• Source material:
— begin —
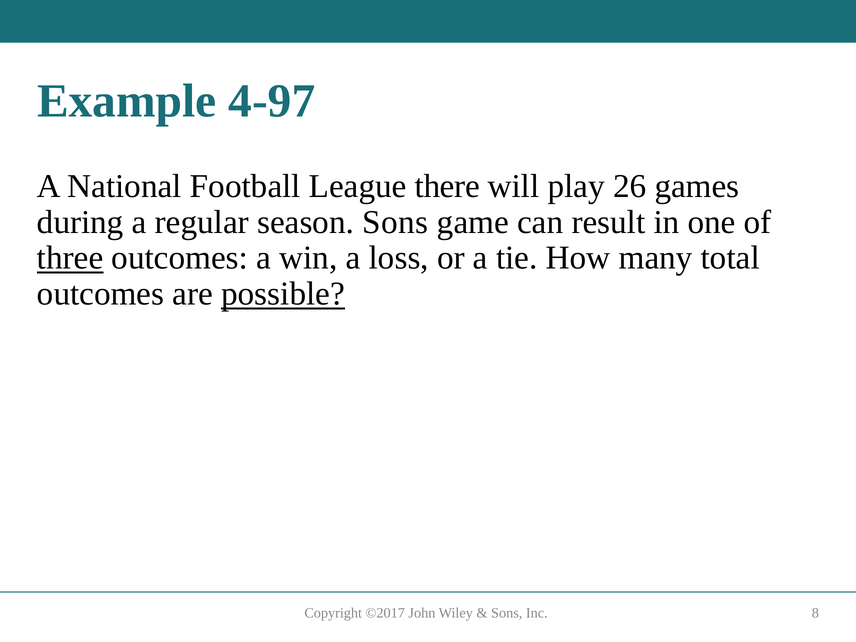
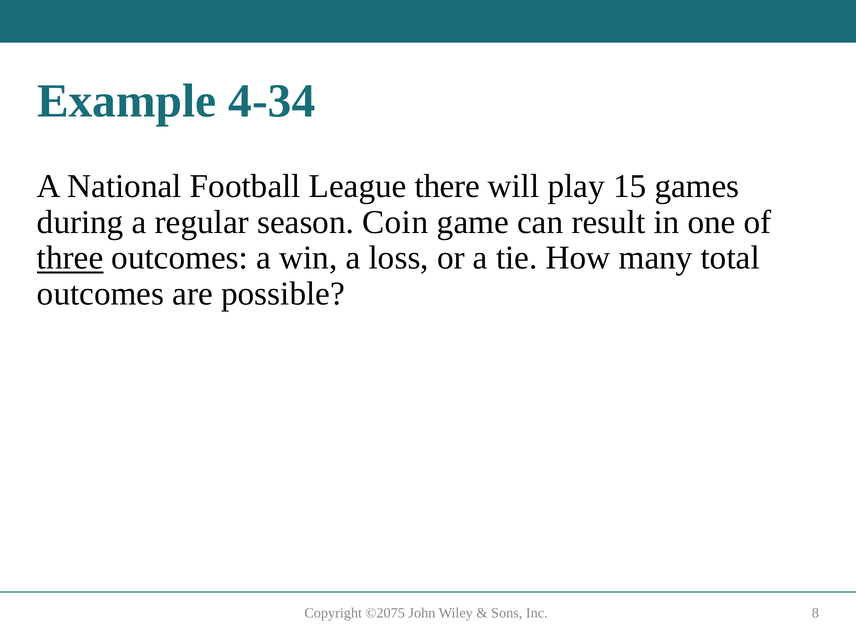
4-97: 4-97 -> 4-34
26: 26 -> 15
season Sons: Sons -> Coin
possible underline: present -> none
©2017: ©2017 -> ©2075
— end —
— begin —
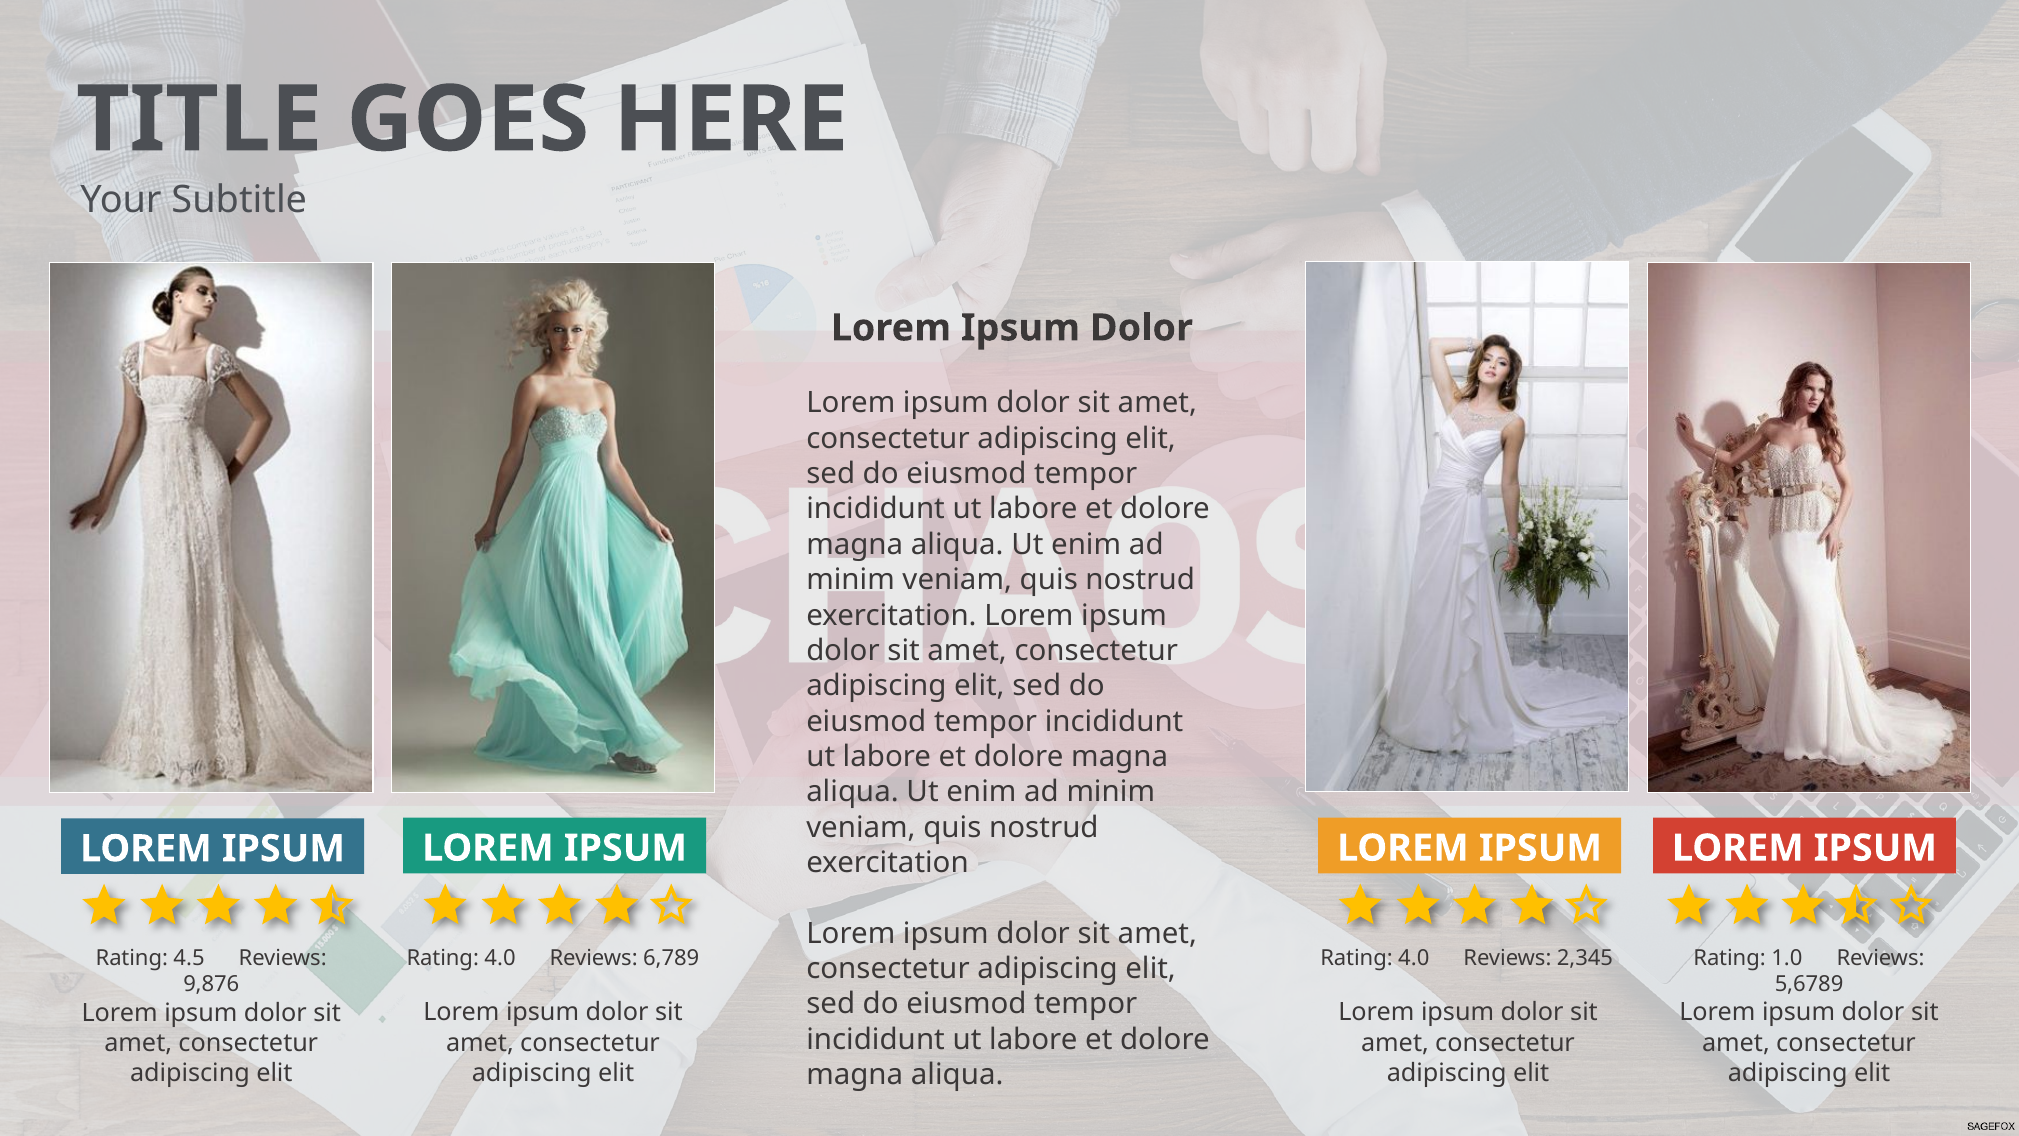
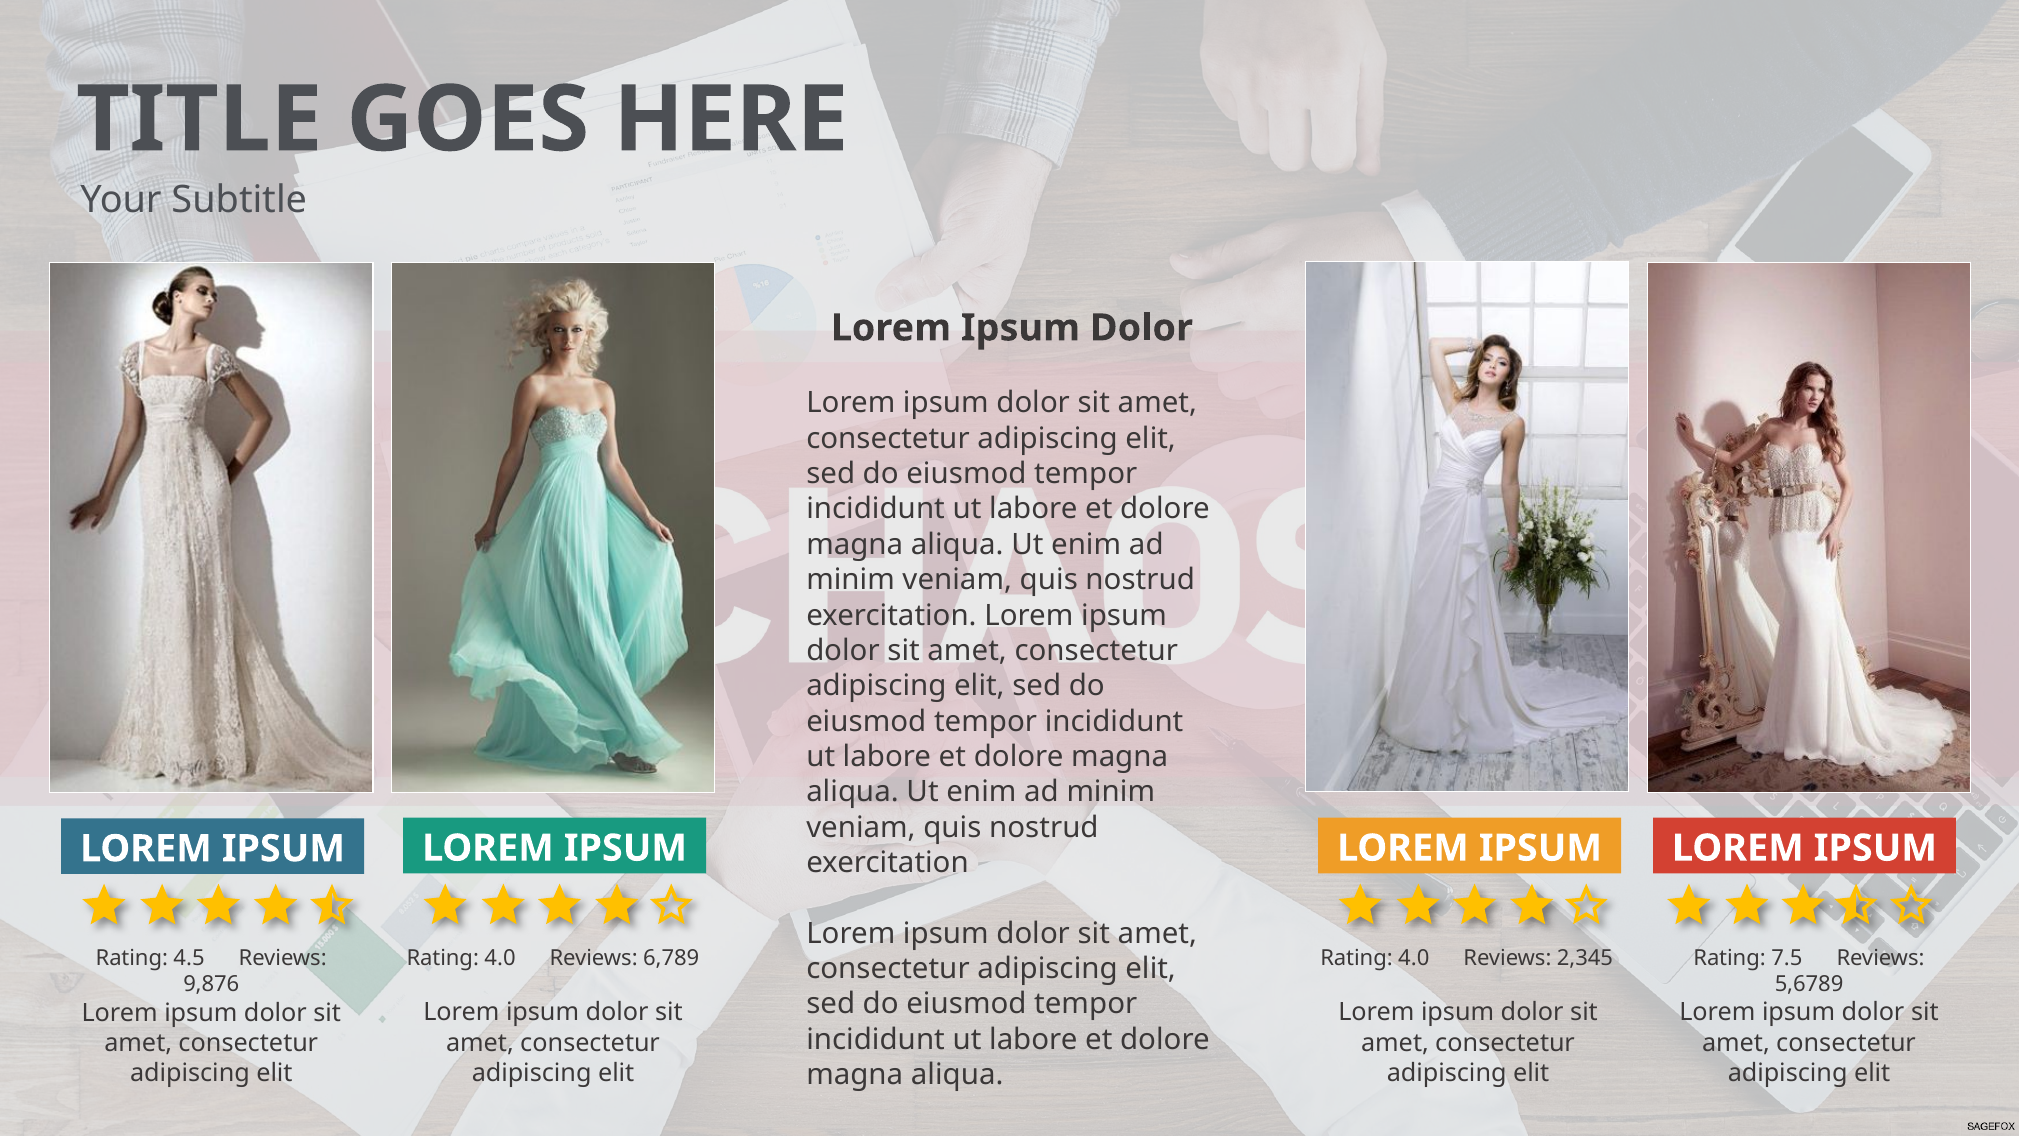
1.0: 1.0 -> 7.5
— end —
• Objective:
Render only the stretch of data from the line containing "4-97: 4-97 -> 4-34" through the line containing "possible underline: present -> none" as a Markdown table with a Row column for the line number and an Entry column for the line itself, leaving out any blank lines.

• Reply:
| Row | Entry |
|---|---|
| 1 | 4-97: 4-97 -> 4-34 |
| 2 | 26: 26 -> 15 |
| 3 | season Sons: Sons -> Coin |
| 4 | possible underline: present -> none |